For the first time in more than a decade, the House of Representatives will consider legislation to restore voting rights and Second Amendment rights to people convicted of some nonviolent felony offenses.  

The House Constitution Committee on Wednesday afternoon advanced House Bill 1609, a bipartisan proposal to automatically restore suffrage to people convicted of nonviolent disenfranchising felonies after they’ve completed the terms of their sentence.  No committee member voted against the legislation.

“I’m very excited about this bill,” Democratic Rep. Cheikh Taylor of Starkville said. “In my opinion, this is one of the greatest bipartisan bills we’ve passed since changing the state flag.” 

Under the Mississippi Constitution, people convicted of any of 10 types of felonies lose their voting rights for life. Various opinions from the Mississippi Attorney General’s Office expanded the list of disenfranchising felonies to 23. 

The House measure would allow people convicted of nonviolent offenses such as bad check writing, perjury, and bribery to obtain their suffrage if they have not been convicted of another felony for five years after completing their sentence and paying any outstanding fines. 

But people convicted of murder, arson, armed robbery, carjacking, embezzling more than $5,000, rape, statutory rape, and voter fraud would still lose their voting rights for life. 

Constitution Committee Chairman Price Wallace, R-Mendenhall, told Mississippi Today that while he has never been convicted of a felony, he tried to look at this issue by placing himself in the shoes of someone who has had their voting rights taken away for life because of a prior mistake they made.  

“They don’t have pride and citizenship anymore,” Wallace said. “They can’t go vote. They can’t voice their opinion. That’s why I feel that this is important.” 

About 37,900 names are on the Secretary of State’s voter disenfranchisement list as of Jan. 29. The list, provided to Mississippi Today through a public records request, goes back to 1992 for felony convictions in state court. 

That number, however, may not be fully accurate because no state agency tracks people once they are struck for the voter rolls.
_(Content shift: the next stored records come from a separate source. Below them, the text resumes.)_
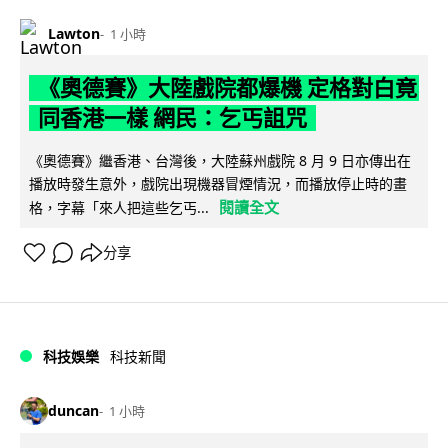
Lawton
1 小時
《奧德賽》大陸戲院都爆機 定格對白竟
同香港一樣 網民：乞丐詛咒
《奧德賽》繼香港、台灣後，大陸蘇州戲院 8 月 9 日亦傳出在
播放時發生意外，戲院出現機器冒煙情況，而播放停止時的畫
閱讀全文
格，字幕「來人把這些乞丐...
分享
科技娛樂
科技新聞
duncan
1 小時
Studies commissioned by civil rights organizations in 2018 estimated between 44,000 and 50,000 Mississippians were disenfranchised.
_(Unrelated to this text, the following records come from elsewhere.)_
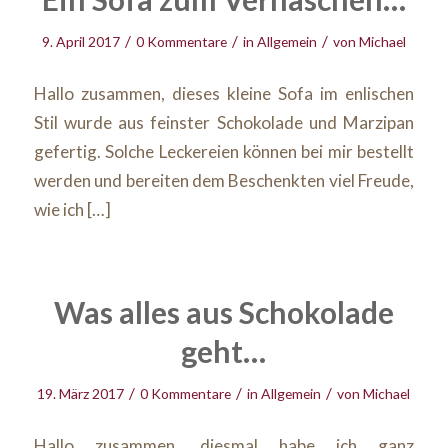
/
/
/
9. April 2017
0 Kommentare
in
Allgemein
von
Michael
Hallo zusammen, dieses kleine Sofa im enlischen
Stil wurde aus feinster Schokolade und Marzipan
gefertig. Solche Leckereien können bei mir bestellt
werden und bereiten dem Beschenkten viel Freude,
wie ich […]
Was alles aus Schokolade
geht…
/
/
/
19. März 2017
0 Kommentare
in
Allgemein
von
Michael
Hallo zusammen, diesmal habe ich ganz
For someone to have their suffrage restored, a lawmaker must introduce a bill on their behalf, and two-thirds of lawmakers in both legislative chambers must agree. A person can also seek a gubernatorial pardon, though no executive pardon has been handed down since Gov. Haley Barbour’s final days in office in 2011.

READ MORE: Few options remain for Mississippians convicted of certain felonies to regain voting rights

The House proposal would not amend the Mississippi Constitution because the constitution already grants lawmakers the authority to restore suffrage to people who have been disenfranchised. 

Wallace said he intends to present the bill to the full House chamber next week. Because the plan essentially creates a process to restore suffrage to a group of people in perpetuity, two-thirds of House members, the Legislature’s highest bar to clear, must approve of the plan. 

If the proposal passes the 122-member House, it would head to the Senate for consideration, where its fate remains uncertain. 

The Senate Judiciary B Committee on Wednesday passed a separate proposal to restore the right to own a firearm to people convicted of nonviolent felony offenses after they’ve completed their prison sentence.